Goltzman David, Miao Dengshun, Panda Dibyendu K, Hendy Geoffrey N
Calcium Research Laboratory, McGill University Health Centre, 687 Pine Avenue West, Room H4.67, Montreal, Que., Canada H3A 1A1.
J Steroid Biochem Mol Biol. 2004 May;89-90(1-5):485-9. doi: 10.1016/j.jsbmb.2004.03.058.
Targeted deletion of genes encoding the 1,25-dihydroxyVitamin D [1,25(OH)(2)D]-synthesizing enzyme, 25 hydroxyVitamin D-1alpha-hydroxylase [1alpha(OH)ase or CYP27B1], and of the nuclear receptor for 1,25(OH)(2)D, the Vitamin D receptor (VDR), have provided useful mouse models of the inherited human diseases, Vitamin D-dependent rickets types I and II. We employed these models and double null mutants to examine the effects of calcium and of the 1,25(OH)(2)D/VDR system on skeletal and calcium homeostasis. Optimal dietary calcium absorption required both 1,25(OH)(2)D and the VDR. Skeletal mineralization was dependent on adequate ambient calcium but did not directly require the 1,25(OH)(2)D/VDR system. Parathyroid hormone (PTH) secretion was also modulated primarily by ambient serum calcium but the enlarged parathyroid glands which the mutants exhibited and the widened cartilaginous growth plates could only be normalized by the combination of calcium and 1,25(OH)(2)D, apparently independently of the VDR. Optimal osteoclastic bone resorption and osteoblastic bone formation both required an intact 1,25(OH)(2)D/VDR apparatus. The results indicate that calcium cannot entirely substitute for Vitamin D in skeletal and mineral homeostasis but that the two agents have discrete and overlapping functions.

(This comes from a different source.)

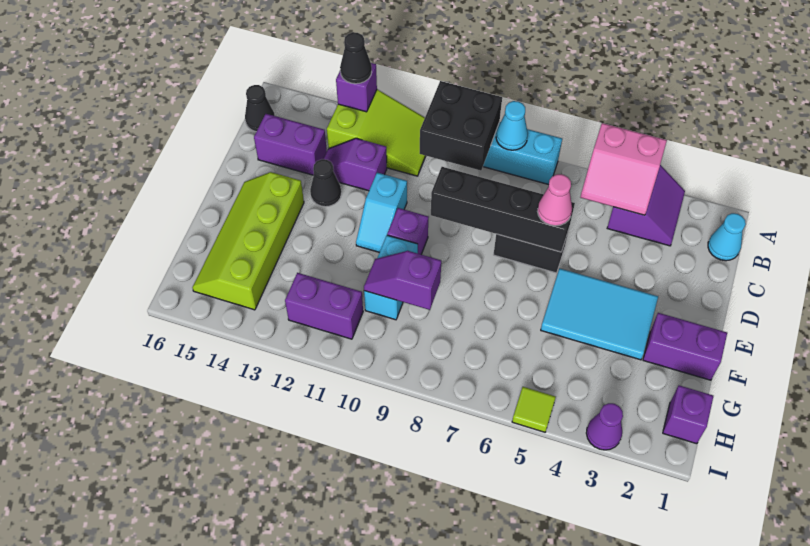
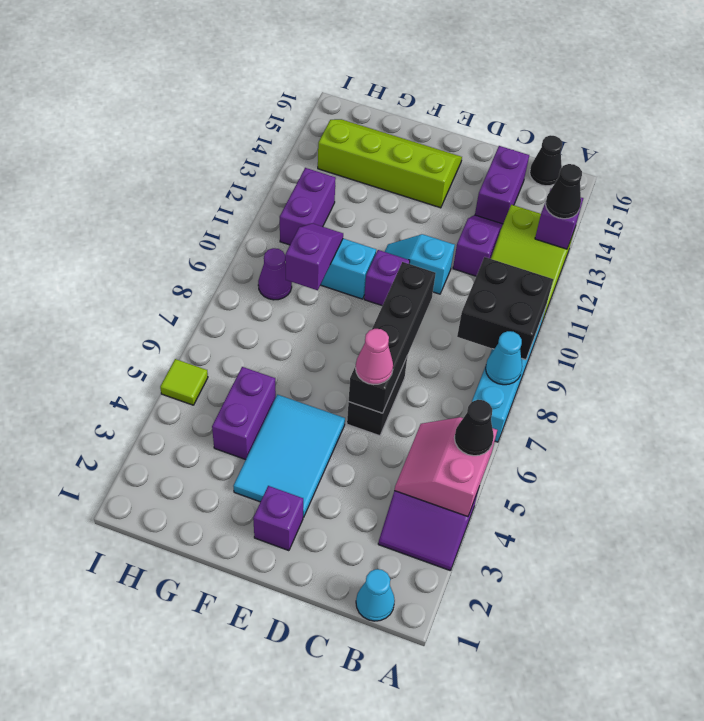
black 1x1 cone [310,159,341,207] -> black 1x1 cone moved to [454,400,494,456]
purple 1x2 brick [643,313,727,380] -> purple 1x2 brick moved to [212,367,276,460]
purple 1x1 brick [663,385,713,444] -> purple 1x1 brick moved to [253,486,303,551]
purple 1x1 cone [586,403,623,450] -> purple 1x1 cone moved to [258,248,292,300]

对编码1,25 - 二羟基维生素D[1,25(OH)₂D]合成酶(25 - 羟基维生素D - 1α - 羟化酶[1α(OH)ase或CYP27B1])以及1,25(OH)₂D核受体(维生素D受体,VDR)的基因进行靶向缺失,已为遗传性人类疾病维生素D依赖性佝偻病I型和II型提供了有用的小鼠模型。我们利用这些模型和双基因敲除突变体来研究钙以及1,25(OH)₂D/VDR系统对骨骼和钙稳态的影响。最佳的膳食钙吸收需要1,25(OH)₂D和VDR两者。骨骼矿化依赖于充足的环境钙,但并不直接需要1,25(OH)₂D/VDR系统。甲状旁腺激素(PTH)分泌也主要受环境血清钙的调节,但突变体所表现出的甲状旁腺增大以及软骨生长板增宽,只有通过钙和1,25(OH)₂D的联合作用才能恢复正常,这显然与VDR无关。最佳的破骨细胞骨吸收和成骨细胞骨形成都需要完整的1,25(OH)₂D/VDR机制。结果表明,在骨骼和矿物质稳态中,钙不能完全替代维生素D,但这两种物质具有离散且重叠的功能。